As Hagen von Eitzen's counterexample shows, the claim is false. However, it can be salvaged if we assume the stronger asymptotic relation: $$g(x) = f(x) + o(x).\tag{*}$$ Assuming $\lim_{x \to \infty}f(x) \ne 0$ then (*) implies $g \sim f$, since $$\lim_{x\to\infty}\frac{g(x)}{f(x)} = \frac{\lim_{x\to\infty}g(x)-f(x)}{\lim_{x\to\infty}f(x)} + 1 = 0 + 1 = 1.$$ Hagen's counterexample does not satisfy (*), since $$\frac{g(x) - f(x)}{x} = \frac{e^{\lfloor\log x\rfloor} - x}{x} = e^{-\{\log x\}} - 1\tag{^}$$ where $\{\xi\} \in [0, 1)$ denotes the fractional part of the real number $\xi$. The limit of (^) does not exist as $x \to \infty$, because $e^{-\{\log x\}}$ oscillates too much.

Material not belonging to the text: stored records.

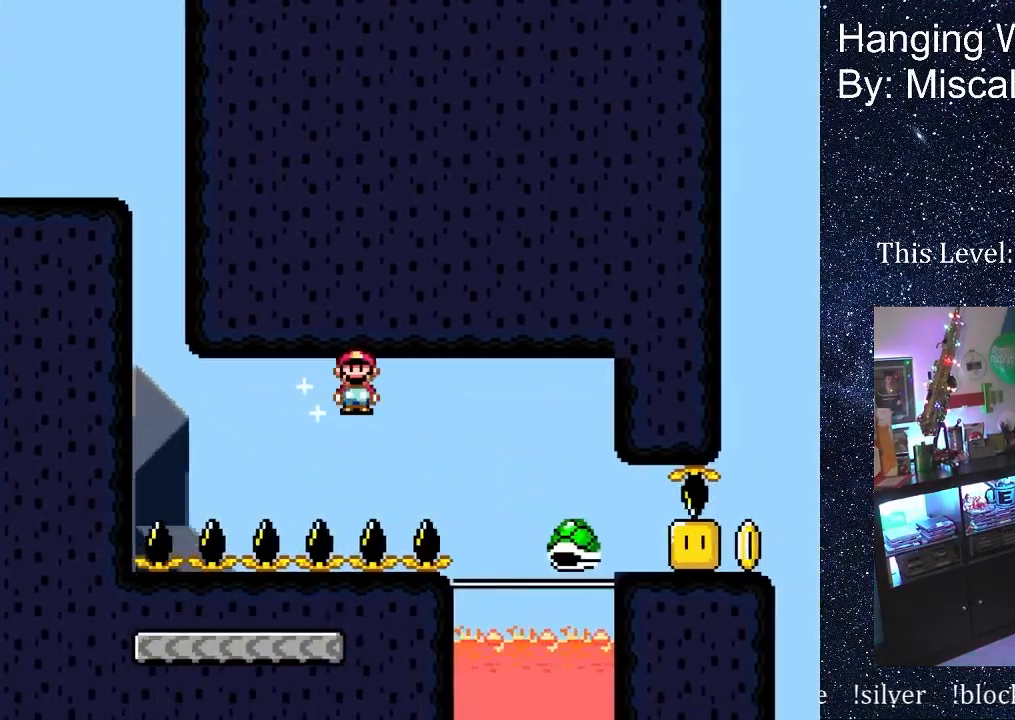
{"buttons": ["A", "X", "DPAD_RIGHT"], "events": []}
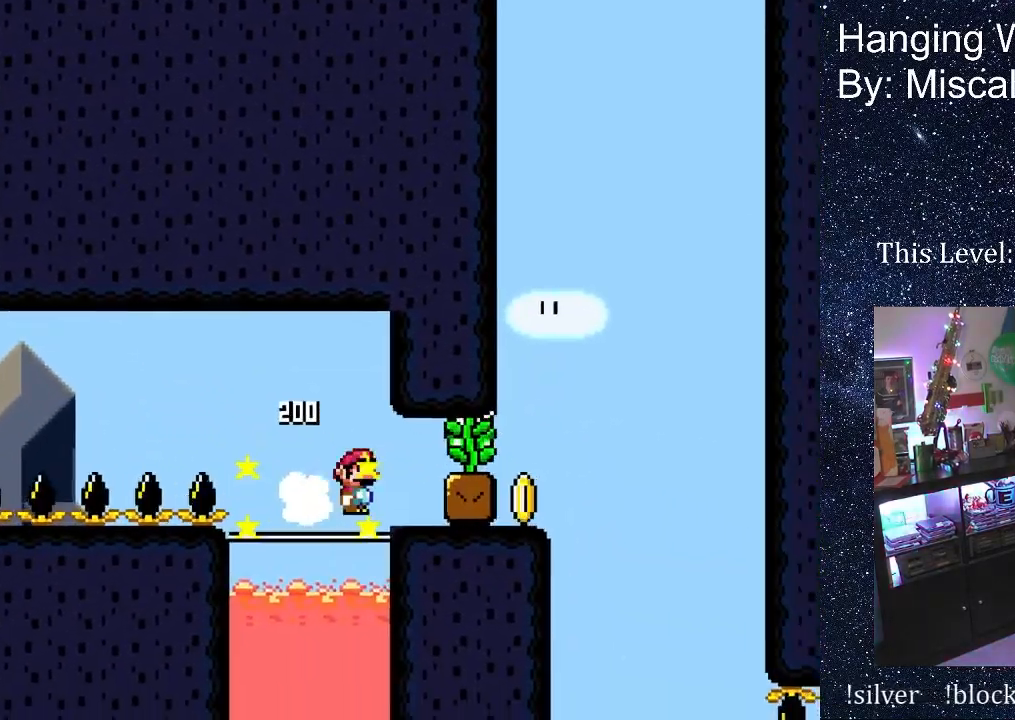
{"buttons": [], "events": [[283, "A", "up"], [300, "X", "up"], [383, "DPAD_RIGHT", "up"]]}
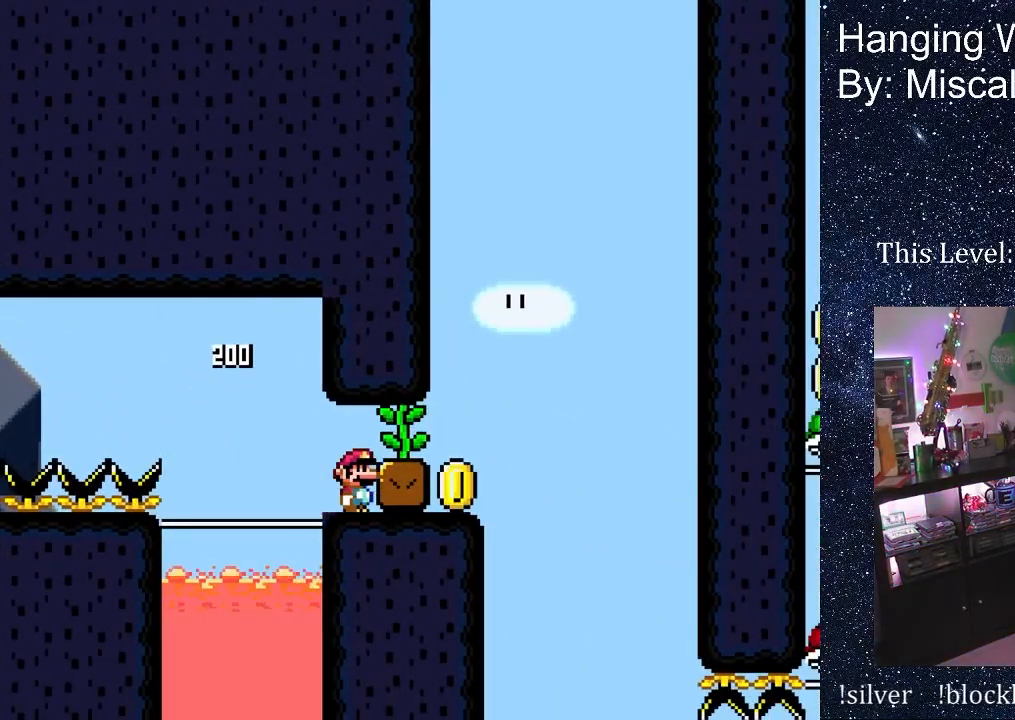
{"buttons": ["B", "DPAD_RIGHT"], "events": [[433, "DPAD_RIGHT", "down"], [467, "B", "down"]]}
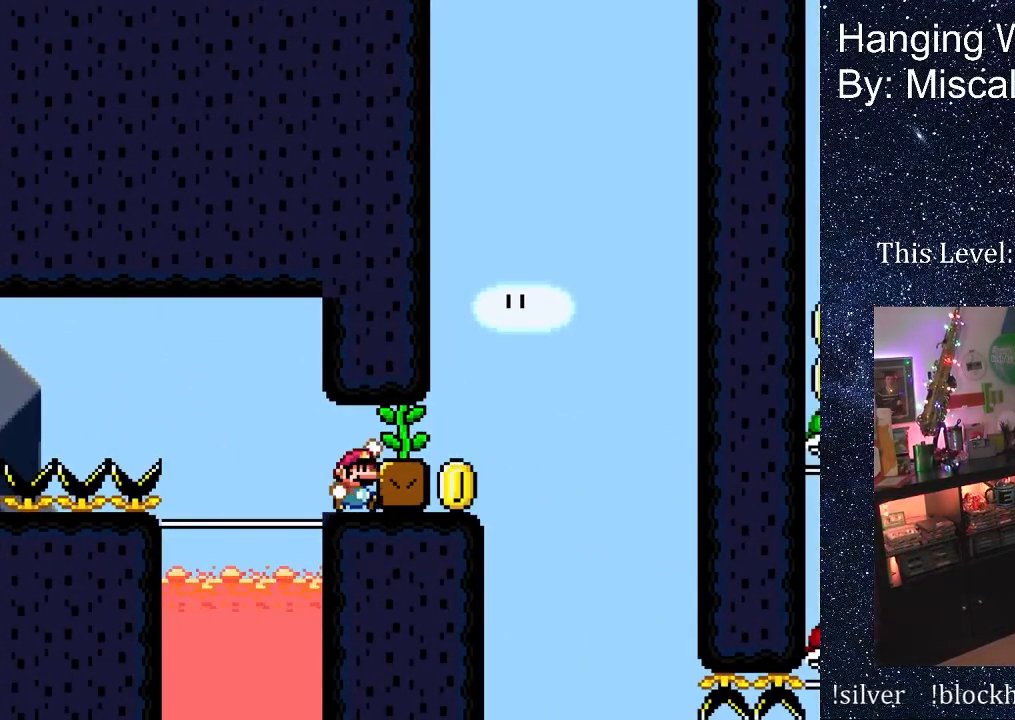
{"buttons": ["DPAD_LEFT"], "events": [[200, "B", "up"], [333, "DPAD_RIGHT", "up"], [400, "DPAD_LEFT", "down"]]}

To prove that (*) implies (1), write $g(x) = f(x) + r(x)$ where $\lim_{x\to\infty} \frac{r(x)}{x} = 0$. Let $\lambda > 0$ and get $\eta$ and $x_0$ such that $f(\lambda x) - f(x) > \eta x$ for all $x > x_0$. Then $$g(\lambda x) - g(x) = [f(\lambda x) - f(x)] + [r(\lambda x) - r(x)] > \eta x + x\left[\lambda \frac{r(\lambda x)}{\lambda x} - \frac{r(x)}{x}\right].\tag{3}$$ Now for $\varepsilon > 0$ to be chosen later, let $x_1$ be such that $|r(x)/x| < \varepsilon$ for all $x > x_1$. Since $\lambda > 1$, we have $\lambda x > x > x_1$, so $|r(\lambda x)/\lambda x| < \varepsilon$ also. Thus we can bound below the bracketed term in (3): $$\left[\lambda \frac{r(\lambda x)}{\lambda x} - \frac{r(x)}{x}\right] > -\lambda\varepsilon - \varepsilon = -\varepsilon(\lambda + 1).$$ Hence, for $x > \max\{x_0, x_1\}$, $$g(\lambda x) - g(x) > (\eta - \varepsilon(\lambda + 1))x.$$ We want the coefficient on $x$ to be positive, so we complete the proof by taking $\varepsilon < \eta/(\lambda + 1)$.